- [Provided text]:
= = =

WASHINGTON -- The Democratic nominee for vice president uttered a rare
bit of campaign candor the other day when he told us what we should
expect in the first six months of Barack Obama's presidency -- an
international crisis.
Specifically, Biden seemed to suggest, this crisis will be born out of
how Obama will likely be perceived by our enemies abroad: as an
untested and sorely inexperienced freshman lawmaker who has made
strategic errors in judgment in foreign-policy crises before.
It's hard to conceive that the Delaware Democrat, famous for putting
his foot in his mouth, meant it the way it came out. It's harder,
still, to think that Obama was thrilled with what his running mate was
suggesting -- that his tissue-thin experience in international
statecraft would result in serious unintended consequences for our
country and our allies.
"Mark my words," Biden said at a Seattle, Wash., fundraiser. "It will
not be six months before the world tests Barack Obama like they did
John Kennedy. The world is looking. We're about to elect a brilliant
47-year-old senator president of the United States of America.
"Remember I said it standing here, if you don't remember anything else
I said. Watch, we're going to have an international crisis, a generated
crisis, to test the mettle of this guy," Biden said.
Just about every chief executive in one way or another is tested by an
event or crisis during his presidency, some more than others. But what
exactly did Biden have in mind when he said that the world would test
Obama "like they did John Kennedy"? To those who remember their
history, it is not necessarily a flattering comparison.

= = =

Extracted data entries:

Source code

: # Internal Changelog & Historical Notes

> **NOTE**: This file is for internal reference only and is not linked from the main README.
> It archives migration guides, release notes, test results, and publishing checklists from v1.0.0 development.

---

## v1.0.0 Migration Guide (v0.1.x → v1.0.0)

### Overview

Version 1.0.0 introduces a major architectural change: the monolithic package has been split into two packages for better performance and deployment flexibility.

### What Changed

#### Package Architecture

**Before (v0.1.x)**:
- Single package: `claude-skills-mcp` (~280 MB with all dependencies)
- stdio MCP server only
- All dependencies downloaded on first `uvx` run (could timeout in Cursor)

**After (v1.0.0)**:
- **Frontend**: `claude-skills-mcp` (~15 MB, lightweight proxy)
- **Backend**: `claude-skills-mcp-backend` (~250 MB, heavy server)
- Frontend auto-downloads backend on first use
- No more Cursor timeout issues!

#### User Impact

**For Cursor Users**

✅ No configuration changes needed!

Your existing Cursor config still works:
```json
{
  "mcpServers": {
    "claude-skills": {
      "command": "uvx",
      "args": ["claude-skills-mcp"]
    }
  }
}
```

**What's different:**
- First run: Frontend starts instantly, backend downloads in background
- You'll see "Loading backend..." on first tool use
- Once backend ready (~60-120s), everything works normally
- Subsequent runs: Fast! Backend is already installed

= = =

- [Problems to solve]:
- a) Answer these questions from the column about Biden's campaign remark:
(i) At what event did Biden make the remark?
(ii) Within how many months did Biden predict the world would test Barack Obama?
(iii) What age did Biden give for the senator about to be elected president?
- b) Output the passage of the column about Biden's campaign remark starting with "WASHINGTON -- The" and going on through "international crisis.".

- [Answer list]:
- a)
(i) A fundraiser in Seattle, Wash.
(ii) Six months.
(iii) 47 years old.

- b)
WASHINGTON -- The Democratic nominee for vice president uttered a rare
bit of campaign candor the other day when he told us what we should
expect in the first six months of Barack Obama's presidency -- an
international crisis.